Work required: Return, from the data below, each line that contains the word "razón".

Data shown:
- Opening Delimiter -

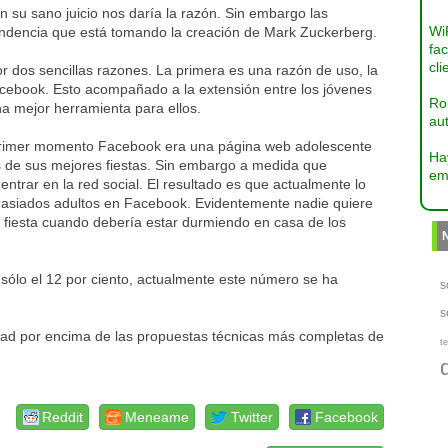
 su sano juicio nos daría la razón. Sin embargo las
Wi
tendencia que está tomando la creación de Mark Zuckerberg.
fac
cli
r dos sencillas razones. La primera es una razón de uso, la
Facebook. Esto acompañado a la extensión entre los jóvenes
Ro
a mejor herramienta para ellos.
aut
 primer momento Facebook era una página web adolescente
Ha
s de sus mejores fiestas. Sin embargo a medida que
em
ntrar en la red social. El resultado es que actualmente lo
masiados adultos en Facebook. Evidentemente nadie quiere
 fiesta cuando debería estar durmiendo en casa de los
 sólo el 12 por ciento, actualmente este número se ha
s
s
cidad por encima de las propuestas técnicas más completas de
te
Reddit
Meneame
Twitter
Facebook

- Closing Delimiter -
- Opening Delimiter -

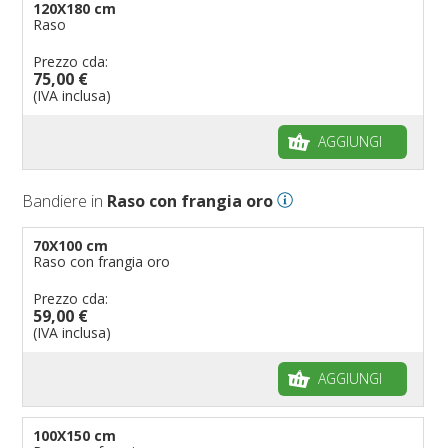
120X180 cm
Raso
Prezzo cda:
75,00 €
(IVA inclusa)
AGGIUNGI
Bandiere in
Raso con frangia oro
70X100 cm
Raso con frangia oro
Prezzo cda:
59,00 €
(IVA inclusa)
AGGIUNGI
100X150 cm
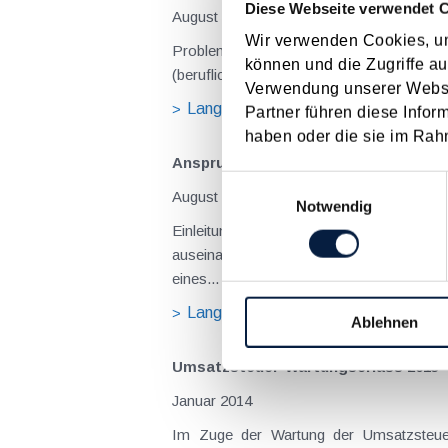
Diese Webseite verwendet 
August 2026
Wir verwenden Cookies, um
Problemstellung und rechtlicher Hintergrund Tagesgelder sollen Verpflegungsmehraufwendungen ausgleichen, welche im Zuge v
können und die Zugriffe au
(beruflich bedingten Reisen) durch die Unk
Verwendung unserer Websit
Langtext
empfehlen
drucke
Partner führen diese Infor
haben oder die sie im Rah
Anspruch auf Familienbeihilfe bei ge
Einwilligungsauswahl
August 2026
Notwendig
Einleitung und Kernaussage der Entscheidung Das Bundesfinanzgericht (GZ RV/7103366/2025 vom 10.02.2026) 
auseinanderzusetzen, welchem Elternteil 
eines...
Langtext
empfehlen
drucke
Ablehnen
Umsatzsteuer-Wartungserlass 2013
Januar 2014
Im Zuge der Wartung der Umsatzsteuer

- Closing Delimiter -

Output below:
 su sano juicio nos daría la razón. Sin embargo las
r dos sencillas razones. La primera es una razón de uso, la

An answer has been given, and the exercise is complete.